• _Document extract_:

════════

# "New" Pods



## BBlackGoat05 (Feb 14, 2006)

What do you guys think of these? I originally wanted the JHP because of the color match, but their price is higher. Also was wondering if anyone had the Gravana ones? It doesn't seem Gravana's ones are plug and play.

http://www.gravanatuning.com/applic...DM_Dual_Gauge_Pod_With_AutoMeter_LUNAR_Gauges


----------



## ftlfirefighter (Jun 6, 2005)

The Autometer gauges will need they're own senders so you're right, no PnP.


----------



## johnebgoode (Oct 4, 2005)

It's all according to personal taste in the shape of the pod. Personally I like the JHP style pod. The one you have posted looks to bulky for me. Where as the JHP pod is a lttle more sleek, looks like it belongs there. But's that just my opiniion. If you like ............get it. I'm sure you will enjoy it.


----------



## ftlfirefighter (Jun 6, 2005)

What kind of oil pressure readings are you getting? Mine idles warm at 2bar, cruises at 3bar.


----------



## johnebgoode (Oct 4, 2005)

ftlfirefighter said:


> What kind of oil pressure readings are you getting? Mine idles warm at 2bar, cruises at 3bar.


Thats about what mine does too.


----------



## BBlackGoat05 (Feb 14, 2006)

JHP ones look too good. I'll have to get them. I'm not taking a chance on something not PnP. Thanks for the input guys!!:cheers


----------



## Guest (May 22, 2006)

Can you get the JHP pod with blue-face gauges? I haven't been able to find them.


----------



## Haze_V8 (Jul 1, 2006)

bluestreak05 said:


> Can you get the JHP pod with blue-face gauges? I haven't been able to find them.


try here (Send them an email as they have more products than listed on the web site):

http://www.nvu.com.au/


----------

════════

• _Raw data_:
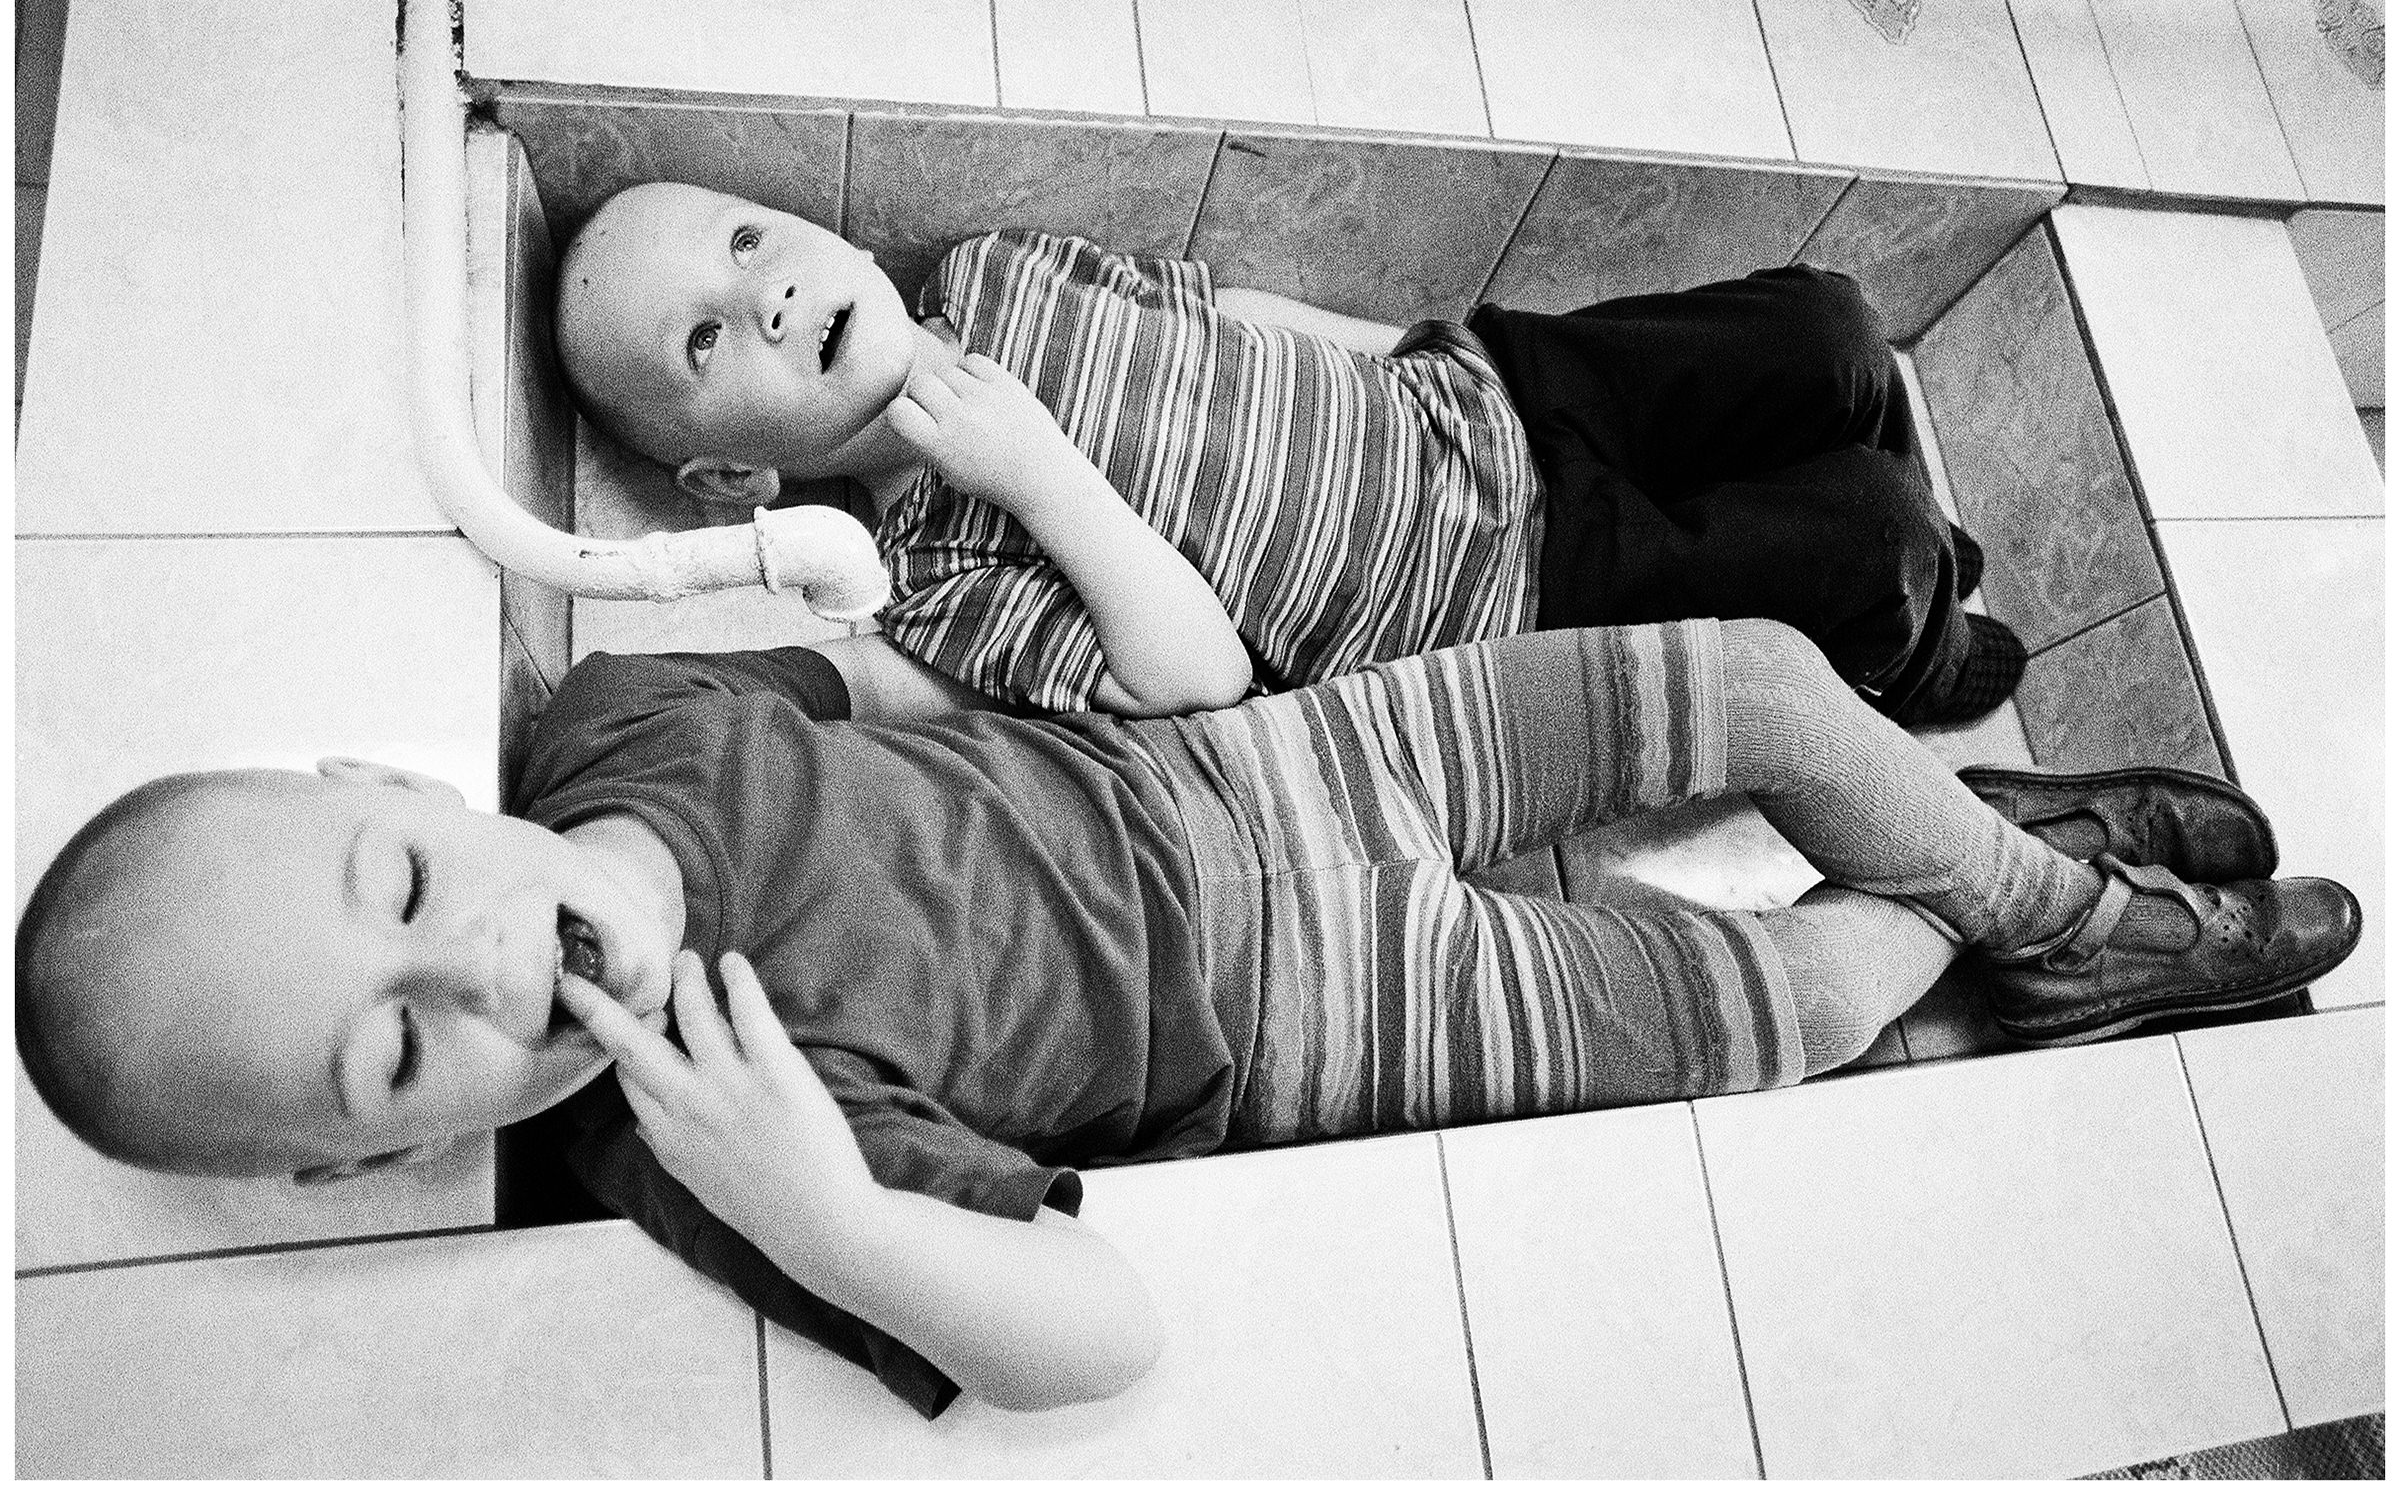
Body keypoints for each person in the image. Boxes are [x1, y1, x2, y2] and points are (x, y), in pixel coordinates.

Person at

════════

• _Check your understanding_:
1. From the gauge pod thread, reproduce the stretch from "JHP ones look" through "(May 22, 2006)" word for word.
2. In the gauge pod thread, why are the Autometer gauges not plug and play?
3. Shorten the paragraph in the gauge pod thread that begins "It's all according to personal taste" while keeping its main points.

• _Task-by-task answers_:
1.
JHP ones look too good. I'll have to get them. I'm not taking a chance on something not PnP. Thanks for the input guys!!:cheers


----------



## Guest (May 22, 2006)

2. They need their own senders.

3. The pod's shape is a matter of personal taste. The writer prefers the JHP pod because it is sleeker and looks like it belongs, and finds the posted pod too bulky. Still, if the original poster likes that one, they should get it and will likely enjoy it.